Coconut and Oat Chocolate Chip Cookies with Chia Seeds

The October starting already? Feels like just yesterday it was summer and now they’re suddenly showing snowflake figures in the weather forecast! Well, at least this cat-and-dog weather is the perfect excuse for multiple hours spent on baking and cooking, wrapping up in blankets with a cup of hot chocolate, green tea or coffee and reading books or watching movies… the autumn dreams.

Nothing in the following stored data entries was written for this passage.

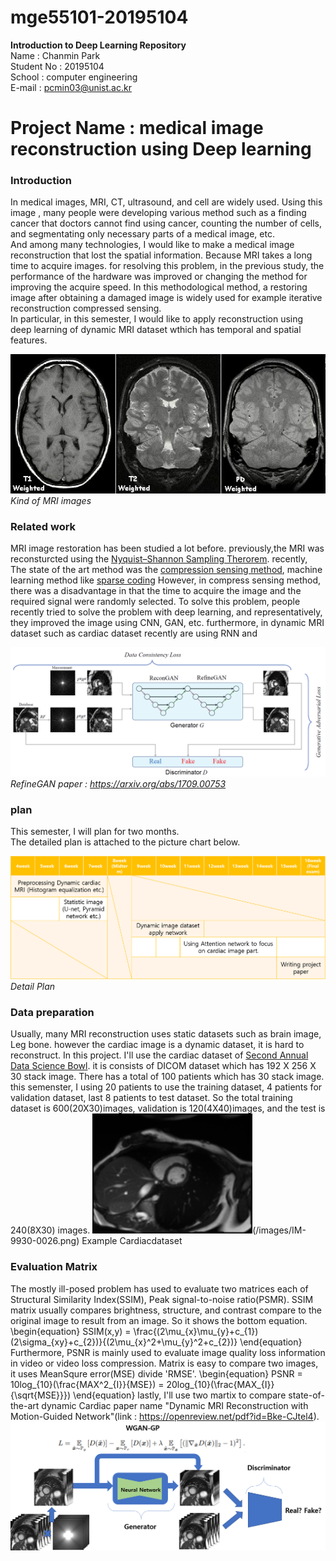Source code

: # mge55101-20195104

**Introduction to Deep Learning Repository**  
Name : Chanmin Park  
Student No : 20195104  
School : computer engineering  
E-mail : pcmin03@unist.ac.kr  

# Project Name : medical image reconstruction using Deep learning

### Introduction  
In medical images, MRI, CT, ultrasound, and cell are widely used. Using this image , many people were developing various method such as a finding cancer that doctors cannot find using cancer, counting the number of cells, and segmentating only necessary parts of a medical image, etc.    
And among many technologies, I would like to make a medical image reconstruction that lost the spatial information. Because MRI takes a long time to acquire images. for resolving this problem, in the previous study, the performance of the hardware was improved or changing the method for improving the acquire speed. In this methodological method, a restoring image after obtaining a damaged image is widely used for example iterative reconstruction compressed sensing.  
In particular, in this semester, I would like to apply reconstruction using deep learning of dynamic MRI dataset wthich has temporal and spatial features.  

![MRIimage](/images/T1t2PD.jpg "Kind of MRI images")  
_Kind of MRI images_
 

### Related work  
MRI image restoration has been studied a lot before. previously,the MRI was reconsturcted using the [Nyquist–Shannon Sampling Therorem](https://en.wikipedia.org/wiki/Nyquist%E2%80%93Shannon_sampling_theorem). recently, The state of the art method was the [compression sensing method](https://en.wikipedia.org/wiki/Compressed_sensing), machine learning method like [sparse coding](https://en.wikipedia.org/wiki/Convolutional_Sparse_Coding) However, in compress sensing method, there was a disadvantage in that the time to acquire the image and the required signal were randomly selected. To solve this problem, people recently tried to solve the problem with deep learning, and representatively, they improved the image using CNN, GAN, etc.   furthermore, in dynamic MRI dataset such as cardiac dataset recently are using RNN and 

![RefineGAN](/images/Overview.png "Deep learning using GAN named RefineGAN")  
_RefineGAN paper : https://arxiv.org/abs/1709.00753_  


### plan
This semester, I will plan for two months.  
The detailed plan is attached to the picture chart below.  

![Plan](/images/Picture3.png)  
_Detail Plan_

### Data preparation 
Usually, many MRI reconstruction uses static datasets such as brain image, Leg bone. however the cardiac image is a dynamic dataset, it is hard to reconstruct. In this project. I'll use the cardiac dataset of [Second Annual Data Science Bowl](https://www.kaggle.com/c/second-annual-data-science-bowl).  it is consists of DICOM dataset which has 192 X 256 X 30 stack image. There has a total of 100 patients which has 30 stack image. this semenster, I using 20 patients to use the training dataset, 4 patients for validation dataset, last 8 patients to test dataset. So the total training dataset is 600(20X30)images, validation is 120(4X40)images, and the test is 240(8X30) images.
![Example Cardiacdataset](/images/IM-9523-00012.png)(/images/IM-9930-0026.png)
Example Cardiacdataset

### Evaluation Matrix
The mostly ill-posed problem has used to evaluate two matrices each of Structural Similarity Index(SSIM), Peak signal-to-noise ratio(PSMR).
SSIM matrix usually compares brightness, structure, and contrast compare to the original image to result from an image. So it shows the bottom equation. 
\begin{equation}
SSIM(x,y) = \frac{(2\mu_{x}\mu_{y}+c_{1})(2\sigma_{xy}+c_{2})}{(2\mu_{x}^2+\mu_{y}^2+c_{2})}
\end{equation}
Furthermore, PSNR is mainly used to evaluate image quality loss information in video or video loss compression. Matrix is easy to compare two images, it uses MeanSqure error(MSE) divide 'RMSE'.
\begin{equation}
PSNR = 10log_{10}(\frac{MAX^2_{I}}{MSE}) = 20log_{10}(\frac{MAX_{I}}{\sqrt{MSE}}})
\end{equation}
lastly, I'll use two martix to compare state-of-the-art dynamic Cardiac paper name "Dynamic MRI Reconstruction with Motion-Guided Network"(link : https://openreview.net/pdf?id=Bke-CJtel4).
![My_networkplan](/images/network.png)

Not sure if it’s the cold and rainy weather making me consume a ‘couple’ more cups of these hot drinks in a day than I usually do. Which brings me back to these cookies. This recipe came up from the urge to have a little something to dunk in my huge tea cup and not just anything, but the kind of treat with a little bit better nutritional values. 😉


These vegan and gluten free cookies are made of the magical blend of healthy fiber-packed oats and coconut, chia seeds with a healthy portion of omega-3s, not to mention the proven health benefits of the cold-pressed virgin coconut oil and the antioxidant rich dark chocolate, meaning chocolate and these cookies are actually super good for you. But of course if you wish, you can always substitute the chocolate chips for something like dried fruits and/or nuts as well – that’s the best part of this recipe. 🙂

Here’s what you need:
(makes approx. 10-12 cookies)

1 cup oat flour
½ cup desiccated coconut
1 tbsp chia seeds
pinch of sea salt
3 tbsp coconut oil
2 tbsp agave nectar or maple syrup
1 tsp pure vanilla extract
8 tbsp water
½ cup non-dairy gluten free dark chocolate chips

Here’s how to do it:

  1. Preheat the oven to 190°C and line a baking tray with parchment paper.
  2. In a large bowl combine all the dry ingredients, stir well.
  3. Add the chocolate chips, melted coconut oil, agave nectar/maple syrup, vanilla extract and water, and stir well to form a dough.
  4. Form the dough into 10-12 even sized balls and flatten until 1 – 1 ½ cm thick (depending on how thick you like your cookies) and place onto baking tray. Bake in the oven for about 20-25 minutes or until golden and crispy. Remove from the oven and let cool a bit (the cookies will harden as they cool off). Serve with a cup of coffee or a tall glass of creamy almond milk, and enjoy!